|Sep 13, 2019
I’ve wanted to go up Reids Peak ever since seeing it near the top of Scott Patterson’s list of unknown classics in the Uintas (he’s done more hiking in the range than many will ever get around to doing in their entire lifetime). With the Wasatch getting ever more crowded as people continue flocking to Utah, I’ve gained a greater appreciation for the Uintas and the solitude they offer. Reids Peak is often overlooked because of the close proximity to its higher and more easily accessible neighbor Bald Mountain, but along with Hayden Peak it offers one of the best quality scrambles up an impressive peak from the Mirror Lake Scenic Byway. Last fall we hiked the Lofty Lake Loop as a family, and Reids’ unique pyramid shape seen while descending from the last lake in a counter-clockwise direction made me especially keen to try it. Hiking Reids Peak is often done in combination with Bald Mountain, so this would give us the chance to take in some unique scenery the entire time in one relatively short half-day loop hike.
Lately, the tricky part of any hike had been finding the time to actually get away to do it. This past year was no exception, with several work deadlines coming up one after the other, and shortly behind that was the honey-do list for projects around the house. We’d been able to do some fun family hikes during the summer (i.e. Primrose Point behind Timpanogos, South Willow Lake in the Stansburys, Harrison Lake in the Selkirks, & later on Circle-All Peak in Big Cottonwood Canyon, as well as a father/son hike of Mount Nebo with Matthew), but it had been a couple of years since I’d gotten in a good scramble. It had also been over five years since I’d hiked with my friend Kendrick, so we were overdue to try a fun one nearby.
Fall and winter were looking to make an early arrival in 2019, so as soon as the first fall snow had melted off of the south face of Bald Mountain, we decided it would be a good idea to get the hike in before the next storm came through. Fortunately, the Bald Mountain Pass webcam was able to give us a good indication of the amount of snow lingering around 11,000 feet in the Uintas, and on the afternoon before the day set aside for our hike, it looked like the sun had melted away most of everything from the previous storm.
We left Kendrick’s place around 7:30 in the morning and arrived at the Bald Mountain Trailhead around 9. Despite Bald Mountain being one of the more popular hikes around, the trailhead parking lot only had a couple other cars in it. At first I didn’t know where to get onto the Notch Pass Trail (map seemed to indicate that it left the parking lot going west instead of north like the Bald Mountain Trail), but upon walking the first few meters of the Bald Mountain Trail we quickly found the junction where we could take a left for a gradual descent around the south slopes of Bald Mountain.

> Measuring device readout data
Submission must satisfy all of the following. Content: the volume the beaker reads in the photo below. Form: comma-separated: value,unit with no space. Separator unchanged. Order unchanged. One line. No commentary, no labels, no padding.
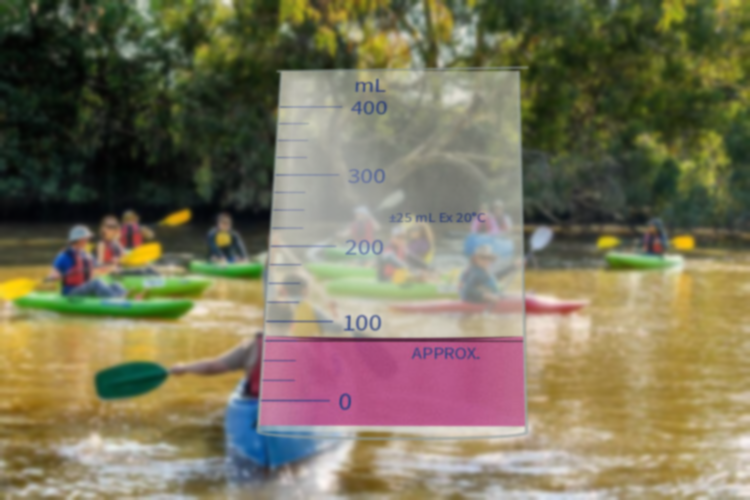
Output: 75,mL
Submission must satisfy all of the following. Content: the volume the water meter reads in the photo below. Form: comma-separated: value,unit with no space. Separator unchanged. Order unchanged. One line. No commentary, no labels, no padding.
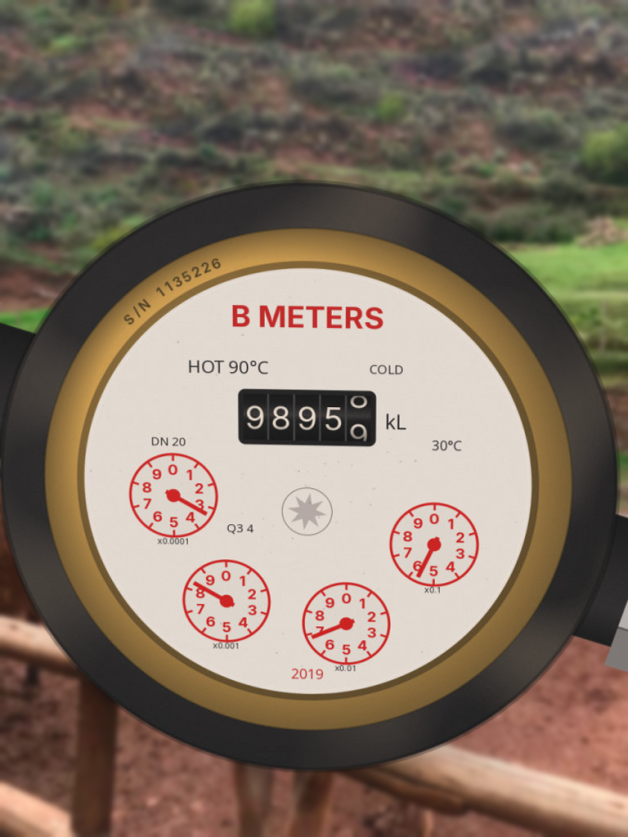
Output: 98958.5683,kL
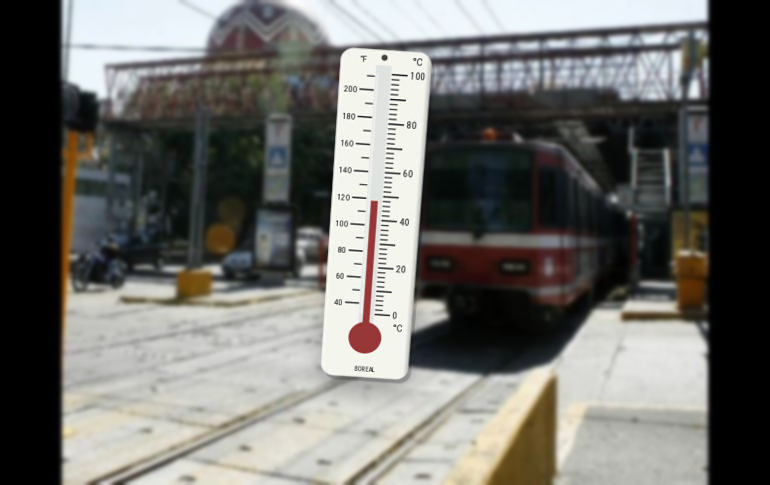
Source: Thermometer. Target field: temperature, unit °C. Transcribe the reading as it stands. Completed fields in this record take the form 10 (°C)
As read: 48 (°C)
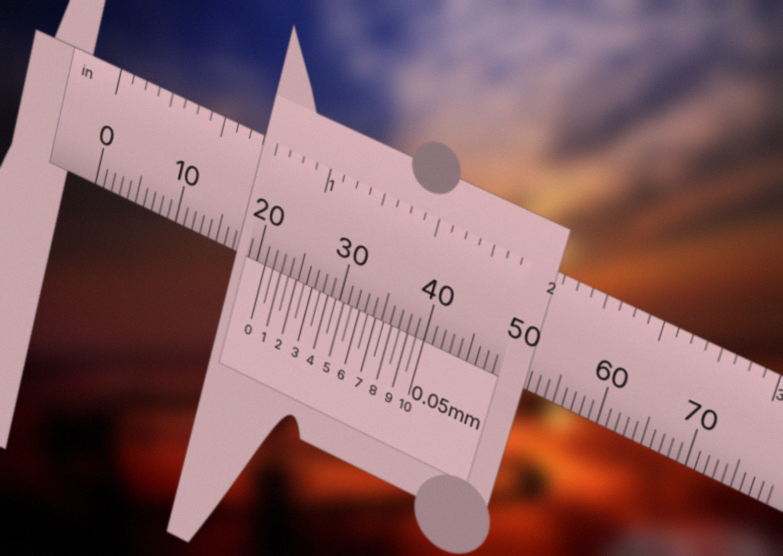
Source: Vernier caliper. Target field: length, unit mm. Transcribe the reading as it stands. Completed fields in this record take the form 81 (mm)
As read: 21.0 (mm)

> What you will do
[1] In the Reids Peak hiking account, answer these:
(a) Which peak does the account pair with Reids Peak as offering one of the best quality scrambles from the Mirror Lake Scenic Byway?
(b) How long had it been since the narrator had hiked with Kendrick?
(c) Around what time did they arrive at the Bald Mountain Trailhead?
[2] Write out the passage of the Reids Peak hiking account between "Lately, the tricky" and "fun one nearby.", inclusive.

> Solutions by task
[1]
(a) Hayden Peak
(b) Over five years
(c) Around 9

[2]
Lately, the tricky part of any hike had been finding the time to actually get away to do it. This past year was no exception, with several work deadlines coming up one after the other, and shortly behind that was the honey-do list for projects around the house. We’d been able to do some fun family hikes during the summer (i.e. Primrose Point behind Timpanogos, South Willow Lake in the Stansburys, Harrison Lake in the Selkirks, & later on Circle-All Peak in Big Cottonwood Canyon, as well as a father/son hike of Mount Nebo with Matthew), but it had been a couple of years since I’d gotten in a good scramble. It had also been over five years since I’d hiked with my friend Kendrick, so we were overdue to try a fun one nearby.